EXERCISE: Where the listing below has a line with "ситуациях. В статье обсуждаются основные", write out exactly that line and every line after it, stopping after the line with "Интернет-магазин дверей".

'''

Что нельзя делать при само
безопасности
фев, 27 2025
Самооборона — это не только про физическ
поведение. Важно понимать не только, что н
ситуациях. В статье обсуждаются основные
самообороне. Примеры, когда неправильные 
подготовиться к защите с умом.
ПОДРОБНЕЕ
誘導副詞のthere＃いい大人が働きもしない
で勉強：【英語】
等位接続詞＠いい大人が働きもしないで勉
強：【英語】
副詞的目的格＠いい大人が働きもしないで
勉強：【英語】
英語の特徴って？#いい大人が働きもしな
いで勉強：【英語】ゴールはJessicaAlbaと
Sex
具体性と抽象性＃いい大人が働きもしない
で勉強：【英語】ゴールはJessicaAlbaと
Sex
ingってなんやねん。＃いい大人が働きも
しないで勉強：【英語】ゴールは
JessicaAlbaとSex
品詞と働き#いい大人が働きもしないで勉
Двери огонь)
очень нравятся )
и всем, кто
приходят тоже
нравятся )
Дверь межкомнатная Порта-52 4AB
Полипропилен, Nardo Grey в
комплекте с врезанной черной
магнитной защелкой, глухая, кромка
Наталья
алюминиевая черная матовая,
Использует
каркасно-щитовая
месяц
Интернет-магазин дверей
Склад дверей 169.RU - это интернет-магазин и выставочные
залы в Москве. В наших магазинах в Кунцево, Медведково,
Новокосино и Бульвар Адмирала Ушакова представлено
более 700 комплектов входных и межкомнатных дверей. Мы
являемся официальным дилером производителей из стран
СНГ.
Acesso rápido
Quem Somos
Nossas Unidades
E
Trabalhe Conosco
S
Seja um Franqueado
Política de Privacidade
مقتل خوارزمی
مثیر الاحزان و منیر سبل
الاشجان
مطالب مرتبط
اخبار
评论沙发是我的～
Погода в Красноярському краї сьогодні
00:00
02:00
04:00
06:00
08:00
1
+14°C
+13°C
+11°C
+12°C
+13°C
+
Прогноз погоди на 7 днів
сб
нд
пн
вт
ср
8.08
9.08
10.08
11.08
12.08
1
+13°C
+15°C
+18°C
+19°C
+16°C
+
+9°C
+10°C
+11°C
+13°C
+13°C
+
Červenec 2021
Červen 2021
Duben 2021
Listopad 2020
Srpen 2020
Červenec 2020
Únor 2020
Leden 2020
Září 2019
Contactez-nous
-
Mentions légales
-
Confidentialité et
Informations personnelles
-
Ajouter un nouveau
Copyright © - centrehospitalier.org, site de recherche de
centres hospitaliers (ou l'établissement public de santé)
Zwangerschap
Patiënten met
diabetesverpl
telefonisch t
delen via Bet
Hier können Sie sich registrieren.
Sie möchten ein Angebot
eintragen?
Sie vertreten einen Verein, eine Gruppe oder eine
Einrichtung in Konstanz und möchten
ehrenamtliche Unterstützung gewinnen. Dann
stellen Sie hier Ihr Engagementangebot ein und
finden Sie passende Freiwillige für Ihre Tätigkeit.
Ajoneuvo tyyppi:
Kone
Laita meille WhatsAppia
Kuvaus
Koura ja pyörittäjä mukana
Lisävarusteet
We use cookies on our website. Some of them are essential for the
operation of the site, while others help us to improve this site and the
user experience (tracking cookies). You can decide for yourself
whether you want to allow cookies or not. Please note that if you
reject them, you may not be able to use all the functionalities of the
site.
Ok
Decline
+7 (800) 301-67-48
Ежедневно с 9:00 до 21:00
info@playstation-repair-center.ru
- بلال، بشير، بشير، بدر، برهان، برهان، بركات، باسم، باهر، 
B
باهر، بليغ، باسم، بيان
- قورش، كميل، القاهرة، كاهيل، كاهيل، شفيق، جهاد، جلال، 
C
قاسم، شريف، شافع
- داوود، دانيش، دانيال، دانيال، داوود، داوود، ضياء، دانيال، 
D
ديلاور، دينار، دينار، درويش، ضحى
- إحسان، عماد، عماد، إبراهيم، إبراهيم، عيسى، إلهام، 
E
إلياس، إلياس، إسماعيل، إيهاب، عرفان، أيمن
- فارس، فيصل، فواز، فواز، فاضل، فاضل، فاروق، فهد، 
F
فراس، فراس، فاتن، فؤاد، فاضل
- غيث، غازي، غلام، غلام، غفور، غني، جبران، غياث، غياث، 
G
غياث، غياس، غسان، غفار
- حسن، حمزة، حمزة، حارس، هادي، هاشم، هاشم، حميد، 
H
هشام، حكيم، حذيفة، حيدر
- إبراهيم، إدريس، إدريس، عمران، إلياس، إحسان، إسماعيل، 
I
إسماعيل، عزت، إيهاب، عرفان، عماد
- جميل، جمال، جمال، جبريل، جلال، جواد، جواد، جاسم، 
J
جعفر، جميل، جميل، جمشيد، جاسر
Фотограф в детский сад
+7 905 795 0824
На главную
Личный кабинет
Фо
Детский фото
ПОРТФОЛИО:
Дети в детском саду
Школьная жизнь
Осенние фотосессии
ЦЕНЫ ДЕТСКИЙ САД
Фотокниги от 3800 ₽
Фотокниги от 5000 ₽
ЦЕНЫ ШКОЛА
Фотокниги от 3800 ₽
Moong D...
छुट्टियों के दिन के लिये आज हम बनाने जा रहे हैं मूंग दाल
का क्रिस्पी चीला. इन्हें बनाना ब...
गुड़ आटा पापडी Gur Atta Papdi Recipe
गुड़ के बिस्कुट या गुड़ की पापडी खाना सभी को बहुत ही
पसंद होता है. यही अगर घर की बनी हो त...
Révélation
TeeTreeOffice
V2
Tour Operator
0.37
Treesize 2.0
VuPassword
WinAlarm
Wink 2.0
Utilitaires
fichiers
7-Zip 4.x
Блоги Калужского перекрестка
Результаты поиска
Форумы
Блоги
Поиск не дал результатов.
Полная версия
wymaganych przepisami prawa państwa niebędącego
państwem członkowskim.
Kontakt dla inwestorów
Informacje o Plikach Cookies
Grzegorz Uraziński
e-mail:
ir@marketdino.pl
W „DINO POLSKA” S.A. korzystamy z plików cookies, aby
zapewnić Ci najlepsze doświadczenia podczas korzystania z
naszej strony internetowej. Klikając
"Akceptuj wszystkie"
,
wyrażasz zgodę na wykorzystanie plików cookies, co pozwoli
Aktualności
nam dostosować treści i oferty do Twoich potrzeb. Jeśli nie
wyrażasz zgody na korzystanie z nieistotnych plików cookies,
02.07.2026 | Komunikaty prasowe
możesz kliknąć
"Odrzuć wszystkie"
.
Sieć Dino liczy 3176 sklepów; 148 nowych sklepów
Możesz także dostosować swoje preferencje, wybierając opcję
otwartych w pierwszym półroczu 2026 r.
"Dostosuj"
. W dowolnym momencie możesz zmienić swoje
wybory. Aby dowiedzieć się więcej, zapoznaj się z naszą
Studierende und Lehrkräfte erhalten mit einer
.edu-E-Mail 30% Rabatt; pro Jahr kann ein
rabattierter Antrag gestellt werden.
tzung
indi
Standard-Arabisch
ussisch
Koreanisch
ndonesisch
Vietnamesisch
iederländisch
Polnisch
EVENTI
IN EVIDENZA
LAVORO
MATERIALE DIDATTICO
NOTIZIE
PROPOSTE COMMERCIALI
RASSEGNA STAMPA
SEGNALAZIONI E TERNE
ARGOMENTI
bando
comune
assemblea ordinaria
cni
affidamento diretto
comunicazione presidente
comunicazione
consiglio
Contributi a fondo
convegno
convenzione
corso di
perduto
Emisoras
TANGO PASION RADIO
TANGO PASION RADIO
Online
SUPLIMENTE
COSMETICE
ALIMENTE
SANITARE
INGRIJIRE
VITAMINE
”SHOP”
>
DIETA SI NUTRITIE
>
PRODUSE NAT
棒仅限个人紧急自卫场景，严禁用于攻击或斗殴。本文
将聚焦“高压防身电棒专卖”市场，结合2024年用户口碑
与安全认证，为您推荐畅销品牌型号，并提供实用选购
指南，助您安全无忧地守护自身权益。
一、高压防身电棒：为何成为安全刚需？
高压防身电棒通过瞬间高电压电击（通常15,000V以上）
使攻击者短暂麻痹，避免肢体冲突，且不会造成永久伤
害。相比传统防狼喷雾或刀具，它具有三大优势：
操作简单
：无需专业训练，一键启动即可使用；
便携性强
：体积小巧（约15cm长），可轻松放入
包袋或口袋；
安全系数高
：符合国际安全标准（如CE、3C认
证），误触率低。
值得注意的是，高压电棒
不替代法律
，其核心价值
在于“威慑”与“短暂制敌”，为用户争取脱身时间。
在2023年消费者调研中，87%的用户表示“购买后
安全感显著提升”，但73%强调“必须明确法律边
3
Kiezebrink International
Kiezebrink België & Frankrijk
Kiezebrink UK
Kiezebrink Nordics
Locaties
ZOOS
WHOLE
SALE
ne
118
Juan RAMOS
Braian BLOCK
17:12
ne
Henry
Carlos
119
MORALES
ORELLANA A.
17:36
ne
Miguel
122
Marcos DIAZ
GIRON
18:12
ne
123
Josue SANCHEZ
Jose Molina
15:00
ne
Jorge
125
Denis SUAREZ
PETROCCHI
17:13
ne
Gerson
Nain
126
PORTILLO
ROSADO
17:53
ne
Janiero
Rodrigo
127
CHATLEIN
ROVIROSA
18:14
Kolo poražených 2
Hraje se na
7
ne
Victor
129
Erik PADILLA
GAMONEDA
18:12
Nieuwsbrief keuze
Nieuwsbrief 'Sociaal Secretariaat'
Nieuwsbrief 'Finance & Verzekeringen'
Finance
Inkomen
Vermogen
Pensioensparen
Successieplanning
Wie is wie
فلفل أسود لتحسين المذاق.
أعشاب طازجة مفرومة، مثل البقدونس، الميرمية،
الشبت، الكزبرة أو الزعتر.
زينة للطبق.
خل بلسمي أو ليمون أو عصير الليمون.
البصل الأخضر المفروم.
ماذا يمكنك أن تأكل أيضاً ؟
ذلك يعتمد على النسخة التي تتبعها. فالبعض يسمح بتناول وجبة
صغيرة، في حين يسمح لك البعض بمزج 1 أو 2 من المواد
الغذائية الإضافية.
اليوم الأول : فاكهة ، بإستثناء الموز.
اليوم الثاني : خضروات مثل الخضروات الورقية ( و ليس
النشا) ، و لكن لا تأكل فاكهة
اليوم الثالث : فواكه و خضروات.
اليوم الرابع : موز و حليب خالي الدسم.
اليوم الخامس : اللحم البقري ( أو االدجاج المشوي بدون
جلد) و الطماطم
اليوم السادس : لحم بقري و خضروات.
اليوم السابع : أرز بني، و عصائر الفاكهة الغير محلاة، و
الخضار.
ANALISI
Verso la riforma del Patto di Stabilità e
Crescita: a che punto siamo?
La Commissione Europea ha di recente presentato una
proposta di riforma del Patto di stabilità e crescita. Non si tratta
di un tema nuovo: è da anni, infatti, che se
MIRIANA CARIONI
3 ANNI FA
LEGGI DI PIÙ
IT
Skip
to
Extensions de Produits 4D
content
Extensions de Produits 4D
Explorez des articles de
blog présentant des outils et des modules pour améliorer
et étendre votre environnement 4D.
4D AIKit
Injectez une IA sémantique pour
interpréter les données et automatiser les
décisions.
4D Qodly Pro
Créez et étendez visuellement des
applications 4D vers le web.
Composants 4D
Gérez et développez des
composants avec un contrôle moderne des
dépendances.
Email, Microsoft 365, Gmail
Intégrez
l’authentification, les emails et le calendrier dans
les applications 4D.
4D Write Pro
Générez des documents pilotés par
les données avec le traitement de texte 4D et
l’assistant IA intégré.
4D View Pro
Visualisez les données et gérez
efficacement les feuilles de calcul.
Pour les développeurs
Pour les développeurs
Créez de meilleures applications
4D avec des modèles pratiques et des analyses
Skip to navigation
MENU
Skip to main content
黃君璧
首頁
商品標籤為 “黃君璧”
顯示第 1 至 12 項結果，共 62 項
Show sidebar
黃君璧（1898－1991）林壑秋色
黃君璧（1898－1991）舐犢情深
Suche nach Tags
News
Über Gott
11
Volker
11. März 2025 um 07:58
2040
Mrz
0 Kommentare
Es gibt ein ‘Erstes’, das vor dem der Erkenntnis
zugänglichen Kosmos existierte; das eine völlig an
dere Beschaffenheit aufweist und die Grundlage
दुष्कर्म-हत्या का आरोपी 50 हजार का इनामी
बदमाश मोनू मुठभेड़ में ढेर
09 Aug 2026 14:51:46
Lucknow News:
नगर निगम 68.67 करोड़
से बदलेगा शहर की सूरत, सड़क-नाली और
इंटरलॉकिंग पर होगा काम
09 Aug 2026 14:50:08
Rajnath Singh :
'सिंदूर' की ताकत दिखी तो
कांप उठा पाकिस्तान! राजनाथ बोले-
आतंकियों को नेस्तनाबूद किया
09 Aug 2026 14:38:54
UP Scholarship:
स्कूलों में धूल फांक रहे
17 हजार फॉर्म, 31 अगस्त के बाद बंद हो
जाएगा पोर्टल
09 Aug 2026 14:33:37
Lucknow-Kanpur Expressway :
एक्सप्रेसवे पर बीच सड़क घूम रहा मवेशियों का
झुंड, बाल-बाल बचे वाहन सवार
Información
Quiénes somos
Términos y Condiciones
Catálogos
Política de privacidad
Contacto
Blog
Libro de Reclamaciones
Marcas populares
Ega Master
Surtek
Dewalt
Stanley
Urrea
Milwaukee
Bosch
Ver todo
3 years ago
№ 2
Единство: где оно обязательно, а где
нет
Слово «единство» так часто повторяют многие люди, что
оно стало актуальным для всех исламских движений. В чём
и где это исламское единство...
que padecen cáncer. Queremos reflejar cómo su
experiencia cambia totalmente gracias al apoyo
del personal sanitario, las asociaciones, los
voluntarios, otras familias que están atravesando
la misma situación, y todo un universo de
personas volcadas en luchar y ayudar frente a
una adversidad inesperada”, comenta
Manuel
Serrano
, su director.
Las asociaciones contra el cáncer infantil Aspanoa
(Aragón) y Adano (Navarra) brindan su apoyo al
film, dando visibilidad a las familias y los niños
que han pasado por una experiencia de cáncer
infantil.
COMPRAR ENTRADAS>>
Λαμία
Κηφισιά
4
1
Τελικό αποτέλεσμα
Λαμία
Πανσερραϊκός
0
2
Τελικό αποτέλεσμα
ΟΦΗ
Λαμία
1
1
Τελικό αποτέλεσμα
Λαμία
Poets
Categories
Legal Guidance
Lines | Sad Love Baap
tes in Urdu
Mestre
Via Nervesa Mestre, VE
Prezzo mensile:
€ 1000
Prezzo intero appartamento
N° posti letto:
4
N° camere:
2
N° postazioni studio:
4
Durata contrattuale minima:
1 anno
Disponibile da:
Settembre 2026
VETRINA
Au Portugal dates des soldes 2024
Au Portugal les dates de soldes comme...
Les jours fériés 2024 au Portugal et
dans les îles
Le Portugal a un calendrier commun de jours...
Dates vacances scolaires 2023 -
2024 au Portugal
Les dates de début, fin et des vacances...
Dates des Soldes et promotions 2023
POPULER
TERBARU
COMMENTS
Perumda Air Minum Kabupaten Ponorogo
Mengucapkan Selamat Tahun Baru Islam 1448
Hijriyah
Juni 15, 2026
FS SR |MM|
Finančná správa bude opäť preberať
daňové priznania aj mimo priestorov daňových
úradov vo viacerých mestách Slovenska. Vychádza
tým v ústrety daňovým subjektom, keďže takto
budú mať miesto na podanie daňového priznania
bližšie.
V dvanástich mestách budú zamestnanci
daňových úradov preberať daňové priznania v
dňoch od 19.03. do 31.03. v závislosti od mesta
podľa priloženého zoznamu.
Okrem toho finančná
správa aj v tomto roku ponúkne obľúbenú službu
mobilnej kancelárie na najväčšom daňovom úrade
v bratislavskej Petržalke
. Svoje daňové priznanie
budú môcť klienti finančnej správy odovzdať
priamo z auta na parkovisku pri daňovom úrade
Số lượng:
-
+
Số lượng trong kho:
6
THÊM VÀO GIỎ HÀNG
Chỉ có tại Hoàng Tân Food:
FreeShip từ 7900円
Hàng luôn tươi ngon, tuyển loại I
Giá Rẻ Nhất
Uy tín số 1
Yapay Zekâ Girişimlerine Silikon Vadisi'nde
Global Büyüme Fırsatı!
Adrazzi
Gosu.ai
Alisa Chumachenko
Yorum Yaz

'''

ANSWER FOR THE TASK:
ситуациях. В статье обсуждаются основные
самообороне. Примеры, когда неправильные 
подготовиться к защите с умом.
ПОДРОБНЕЕ
誘導副詞のthere＃いい大人が働きもしない
で勉強：【英語】
等位接続詞＠いい大人が働きもしないで勉
強：【英語】
副詞的目的格＠いい大人が働きもしないで
勉強：【英語】
英語の特徴って？#いい大人が働きもしな
いで勉強：【英語】ゴールはJessicaAlbaと
Sex
具体性と抽象性＃いい大人が働きもしない
で勉強：【英語】ゴールはJessicaAlbaと
Sex
ingってなんやねん。＃いい大人が働きも
しないで勉強：【英語】ゴールは
JessicaAlbaとSex
品詞と働き#いい大人が働きもしないで勉
Двери огонь)
очень нравятся )
и всем, кто
приходят тоже
нравятся )
Дверь межкомнатная Порта-52 4AB
Полипропилен, Nardo Grey в
комплекте с врезанной черной
магнитной защелкой, глухая, кромка
Наталья
алюминиевая черная матовая,
Использует
каркасно-щитовая
месяц
Интернет-магазин дверей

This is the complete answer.